De son côté, Hervé Le Tellier explique comment il a créé l’écrivain portugais Jaime Montestrela pour écrire « Les contes liquides ». « Un jour, un vieux monsieur est venu me trouver en me disant qu’il avait bien connu Montestrela. Je n’ai rien osé lui répondre. » Comme il avoue savourer les canulars littéraires, son interlocuteur lui demande d’évoquer Jean-Baptiste Botul, auteur de « La vie sexuelle d’Emmanuel Kant ».
« Mon copain Frédéric Pagès, qui est au « Canard enchaîné », a créé Botul. Un philosophe télévisuel a pris cela pour argent comptant et a cité Botul dans un de ses livres. » Après quelques colères plus ou moins contenues, BHL a accepté de recevoir, ex aequo avec Le Tellier, le prix Botul.
Avant d’être rejoint le lendemain par deux autres oulipiens, Jacques Jouet et Frédéric Forte pour une présentation de « Coffee and Cigarettes », le film de Jim Jarmusch, Hervé Le Tellier était à Gérard-Philipe le soir du 12 avril pour parler du « Grand retournement », un film sur la crise signé Gérard Mordillat et dialogué en alexandrins. Autant dire que les spectateurs furent conquis. « Beaucoup m’ont dit que c’était le plus beau film qu’ils avaient vu », commente Gérard Martin, directeur du cinéma.
Autre gros coup de cœur du festival, « Dead Man Talking » de Patrick Ridremont, lequel est venu en parler avec son scénariste Jean-Sébastien Lopez. Acteur et réalisateur du film, Ridremont a conquis le public. « Dead Man Talking » déborde d’idées et ne fait pas dans le « déjà vu », comme c’est malheureusement de plus en plus le cas dans le cinéma contemporain.
Le plein de spectateurs a encore été atteint le dimanche après-midi, lors de la restitution des ateliers d’écriture de Mouloud Akkouche. En bon écrivain de polars qu’il est, Mouloud avait donné un thème : vous êtes dans une gare, vous allez récupérer un sac perdu et vous vous rendez à l’un des rendez-vous de l’agenda qui se trouve à l’intérieur. Autant dire que ses « élèves » ont été inspirés, qu’ils viennent d’une classe de CLIS d’Henri-Wallon, d’un CM2 de Jean-Moulin ou d’une 6e de Jules-Michelet, que ce soit des adultes des centres sociaux des Minguettes, du centre associatif Boris-Vian ou ayant suivi l’atelier scénario pendant le festival Hors Cadre.
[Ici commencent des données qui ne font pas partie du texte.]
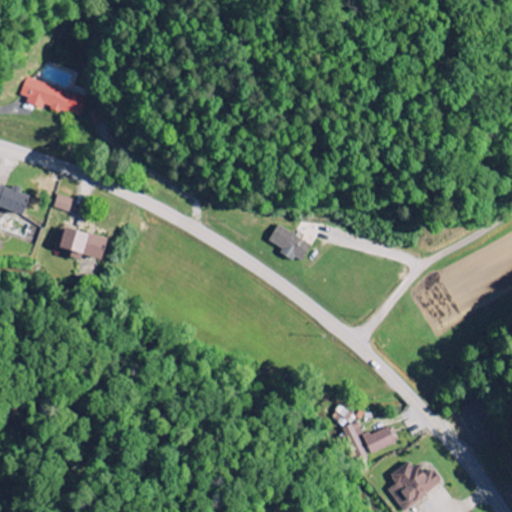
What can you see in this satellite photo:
building: (53, 98)
building: (13, 200)
building: (63, 204)
building: (83, 244)
building: (291, 245)
road: (425, 266)
road: (282, 285)
building: (367, 442)
building: (412, 486)
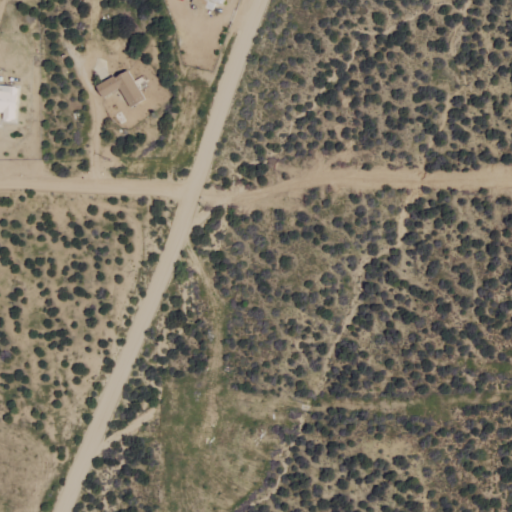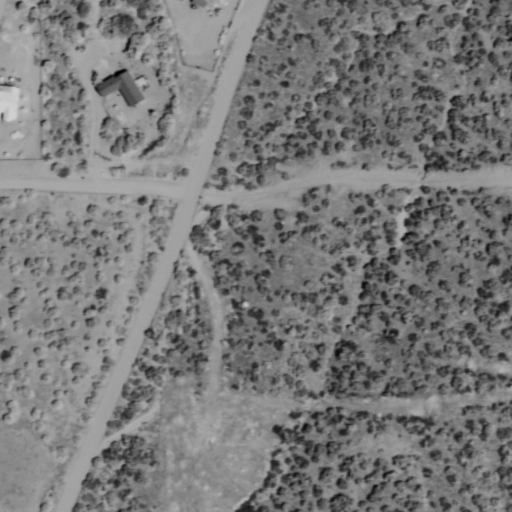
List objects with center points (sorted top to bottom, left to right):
building: (215, 1)
building: (120, 88)
building: (6, 102)
road: (99, 186)
road: (166, 258)
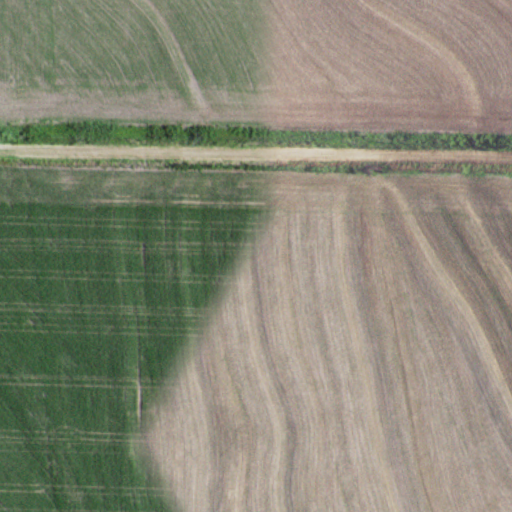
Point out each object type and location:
road: (256, 149)
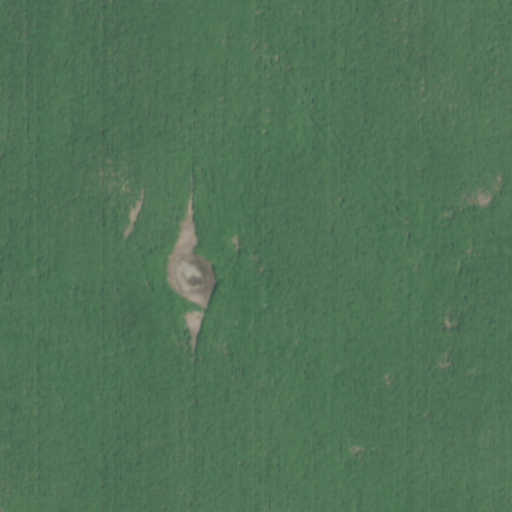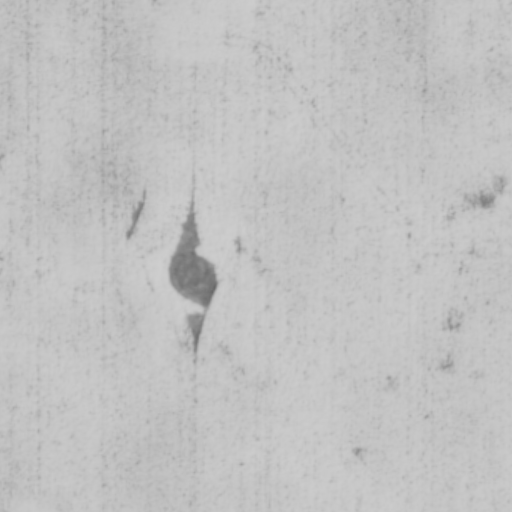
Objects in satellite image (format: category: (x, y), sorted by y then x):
road: (255, 183)
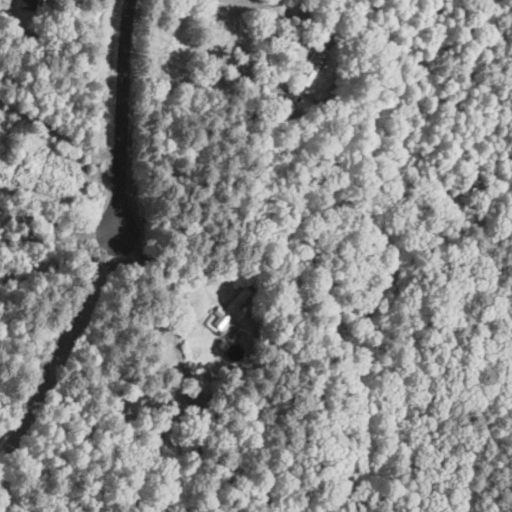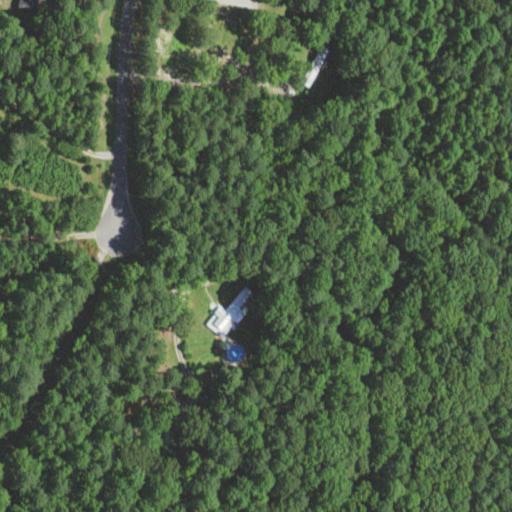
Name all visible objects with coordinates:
building: (27, 4)
building: (314, 65)
road: (201, 78)
road: (123, 115)
road: (58, 131)
road: (60, 229)
road: (205, 278)
road: (178, 286)
building: (232, 308)
road: (62, 333)
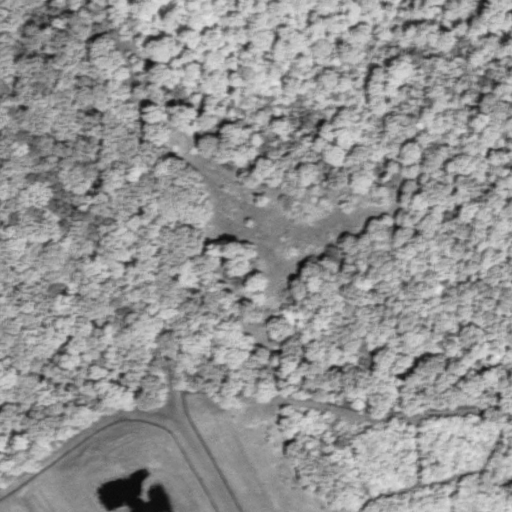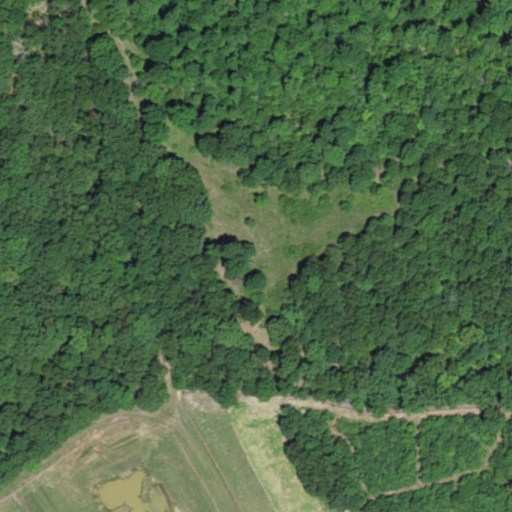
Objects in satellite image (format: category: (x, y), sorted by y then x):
road: (203, 227)
road: (85, 416)
building: (164, 446)
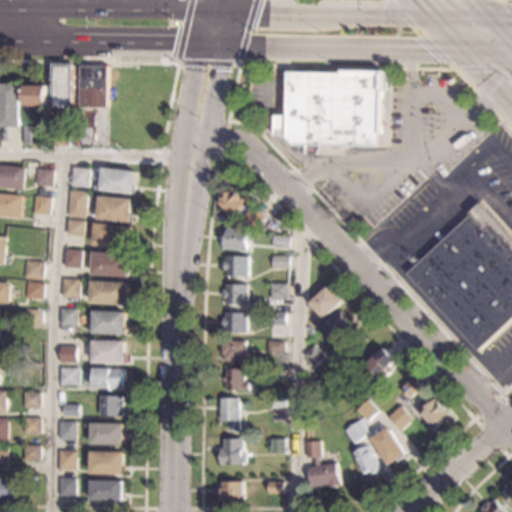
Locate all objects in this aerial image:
road: (475, 3)
road: (116, 4)
road: (234, 5)
road: (422, 6)
road: (475, 7)
road: (116, 8)
traffic signals: (208, 10)
traffic signals: (233, 10)
road: (330, 11)
traffic signals: (428, 13)
road: (469, 13)
traffic signals: (482, 14)
road: (43, 22)
road: (205, 23)
road: (229, 28)
road: (61, 30)
road: (497, 31)
road: (446, 34)
road: (21, 45)
road: (121, 45)
traffic signals: (200, 46)
road: (212, 46)
traffic signals: (225, 46)
road: (344, 50)
traffic signals: (464, 55)
road: (488, 55)
road: (1, 59)
road: (209, 64)
road: (412, 72)
road: (487, 80)
building: (63, 85)
building: (93, 85)
building: (93, 85)
building: (64, 86)
road: (192, 90)
road: (214, 93)
building: (36, 95)
building: (37, 95)
building: (11, 105)
building: (11, 106)
road: (483, 106)
building: (335, 108)
building: (337, 108)
road: (282, 119)
road: (465, 120)
building: (281, 125)
road: (413, 128)
building: (31, 134)
building: (31, 135)
road: (224, 136)
building: (60, 138)
building: (62, 138)
road: (94, 156)
road: (502, 159)
road: (479, 160)
road: (372, 165)
building: (12, 177)
building: (12, 177)
building: (45, 177)
building: (45, 177)
building: (80, 177)
building: (81, 177)
building: (118, 180)
building: (119, 180)
road: (444, 191)
road: (356, 196)
road: (489, 197)
building: (234, 201)
building: (78, 203)
building: (234, 203)
building: (11, 204)
building: (78, 204)
building: (10, 205)
building: (42, 205)
building: (43, 205)
building: (116, 208)
building: (116, 209)
building: (255, 216)
building: (255, 218)
building: (76, 227)
building: (76, 228)
road: (407, 233)
building: (113, 235)
building: (113, 235)
building: (237, 239)
building: (237, 240)
building: (281, 241)
building: (282, 242)
building: (3, 249)
building: (3, 249)
building: (74, 258)
building: (74, 258)
building: (281, 261)
building: (280, 262)
building: (111, 264)
building: (111, 264)
building: (237, 266)
building: (238, 266)
road: (362, 268)
building: (35, 269)
building: (35, 270)
building: (472, 276)
building: (472, 277)
building: (72, 287)
building: (71, 288)
building: (313, 289)
building: (35, 290)
building: (36, 290)
building: (279, 290)
building: (5, 291)
building: (279, 291)
building: (5, 292)
building: (110, 292)
building: (110, 293)
building: (236, 294)
building: (236, 295)
building: (326, 301)
building: (326, 303)
building: (69, 317)
building: (69, 317)
building: (34, 318)
building: (36, 318)
building: (279, 319)
building: (0, 320)
building: (110, 322)
building: (236, 322)
building: (110, 323)
road: (178, 323)
building: (236, 323)
building: (339, 327)
building: (339, 327)
road: (51, 333)
road: (502, 335)
building: (277, 346)
building: (277, 347)
building: (235, 350)
building: (235, 350)
building: (109, 351)
building: (110, 351)
building: (69, 354)
building: (69, 354)
building: (313, 354)
building: (314, 356)
road: (297, 361)
road: (499, 362)
building: (382, 363)
building: (379, 368)
building: (277, 375)
building: (70, 376)
building: (70, 376)
building: (109, 378)
building: (109, 378)
building: (236, 379)
building: (236, 380)
building: (411, 387)
building: (411, 389)
building: (33, 399)
building: (32, 400)
building: (3, 401)
road: (491, 401)
building: (3, 402)
building: (278, 403)
building: (112, 405)
building: (112, 405)
building: (388, 408)
building: (71, 410)
building: (71, 410)
building: (367, 410)
building: (231, 412)
building: (367, 412)
building: (231, 413)
building: (436, 413)
building: (436, 413)
building: (400, 417)
building: (399, 418)
building: (33, 425)
building: (32, 426)
building: (4, 428)
building: (4, 428)
building: (68, 430)
building: (68, 430)
building: (357, 431)
building: (108, 433)
building: (108, 433)
building: (357, 433)
building: (277, 445)
building: (389, 446)
building: (278, 447)
building: (390, 447)
building: (313, 449)
building: (233, 451)
building: (32, 453)
building: (33, 453)
building: (234, 453)
building: (4, 456)
building: (4, 456)
building: (67, 459)
building: (68, 460)
building: (366, 460)
road: (464, 460)
building: (367, 461)
building: (108, 462)
building: (108, 463)
building: (321, 468)
building: (324, 475)
road: (481, 480)
building: (67, 486)
building: (276, 487)
building: (276, 488)
building: (7, 489)
building: (6, 490)
building: (108, 490)
building: (108, 490)
building: (67, 491)
building: (232, 491)
building: (508, 491)
building: (233, 492)
building: (508, 492)
road: (355, 499)
road: (99, 507)
building: (492, 507)
road: (171, 508)
building: (493, 508)
road: (413, 511)
road: (416, 511)
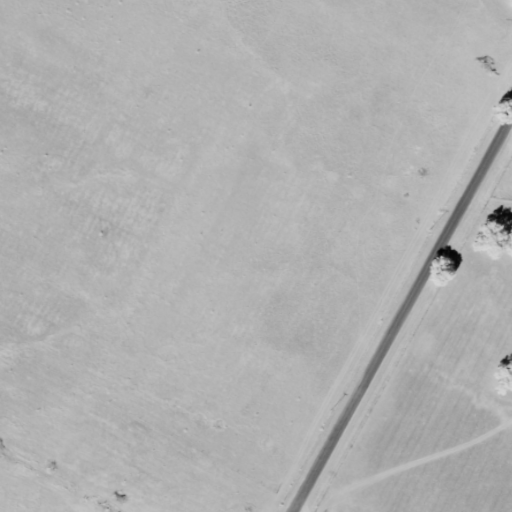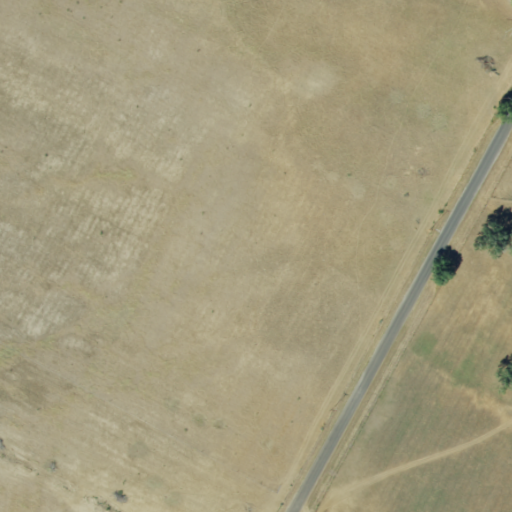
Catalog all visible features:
road: (404, 318)
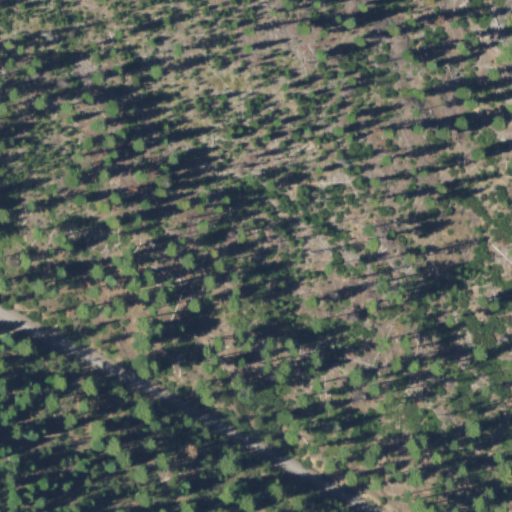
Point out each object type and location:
road: (194, 418)
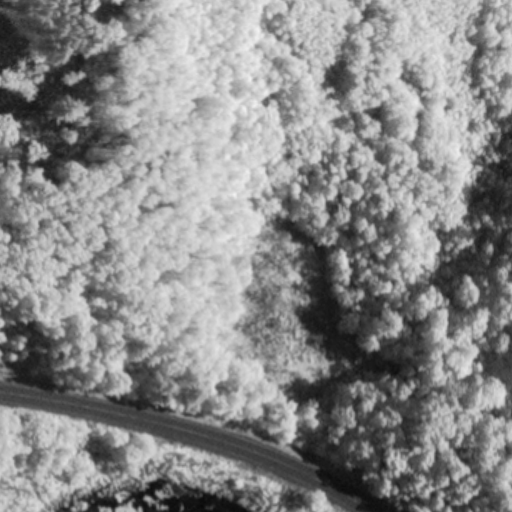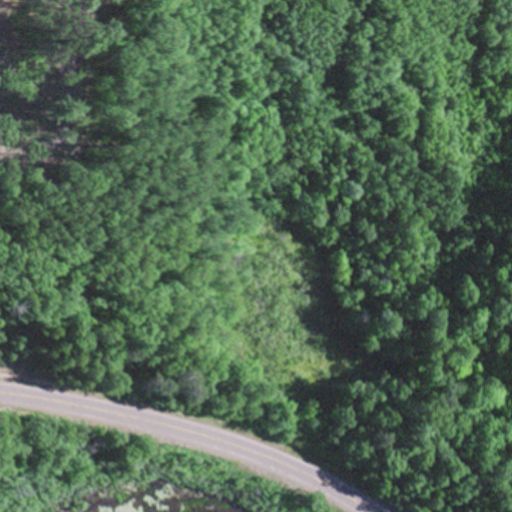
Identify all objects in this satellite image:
quarry: (354, 240)
road: (192, 434)
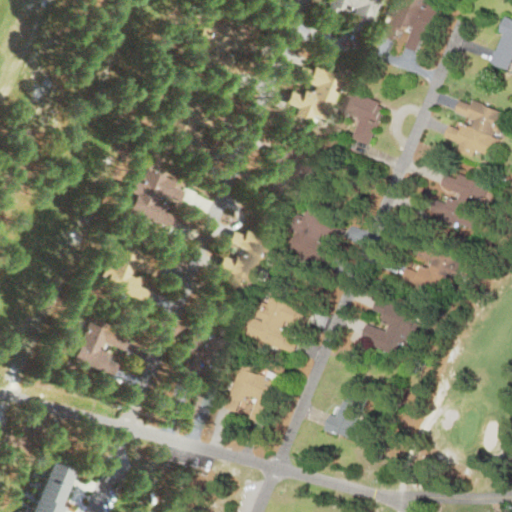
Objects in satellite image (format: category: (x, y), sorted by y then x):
building: (355, 7)
building: (411, 21)
building: (215, 40)
building: (506, 45)
park: (21, 47)
building: (317, 90)
building: (366, 113)
building: (182, 126)
building: (479, 126)
building: (288, 170)
building: (156, 196)
building: (465, 198)
building: (320, 232)
building: (246, 256)
building: (433, 268)
building: (281, 321)
building: (394, 325)
building: (98, 344)
building: (205, 351)
park: (465, 389)
building: (254, 391)
building: (351, 413)
road: (203, 449)
building: (51, 487)
road: (447, 497)
road: (148, 498)
building: (170, 509)
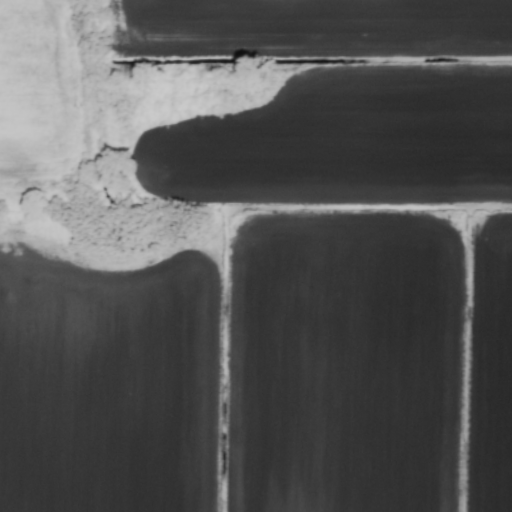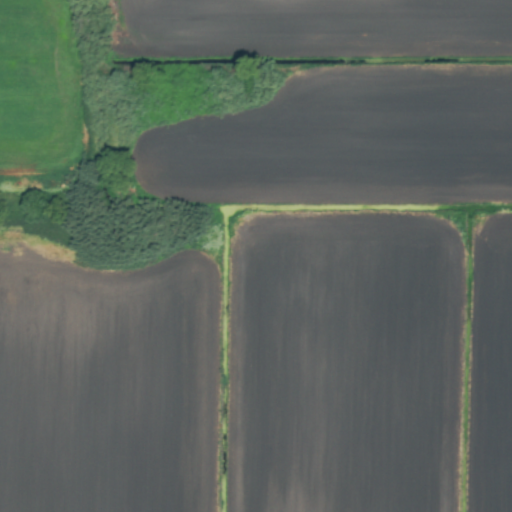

Beaucoup s’étaient donné rendez-vous pour lire des extraits de leurs textes, sous la direction artistique de la comédienne Claire Terral. Le cinéma et Pandora avaient donné au hall d’accueil des allures de SNCF (puisque c’est dans une gare que le sac est retrouvé). Sur scène, Mouloud tenait à remercier tous ceux qui l’ont accueilli, lui qui est devenu, le temps de sa résidence, « Vénissian à part entière ». À propos de Pandora, il ajoute : « Ils font un boulot de fous ! J’aime ce genre d’irréductibles qui, contre vents et marées, défendent la culture. Ils me font penser à ce village gaulois d’Astérix. »
L’Oulipo aidant, si la contrainte fut à l’ordre du jour au cours de ce quatrième Hors Cadre, elle ne vint jamais gêner son déroulement. C’est plutôt d’un festival sans contrainte dont il faut parler, qui a accroché à son palmarès des films pas toujours simples d’accès (« L’attentat », « Dead Man Talking », « Le grand retournement ») à côté d’œuvres plus médiatisées (« Les Croods », « Perfect Mothers », « La religieuse » ou la soirée De Palma).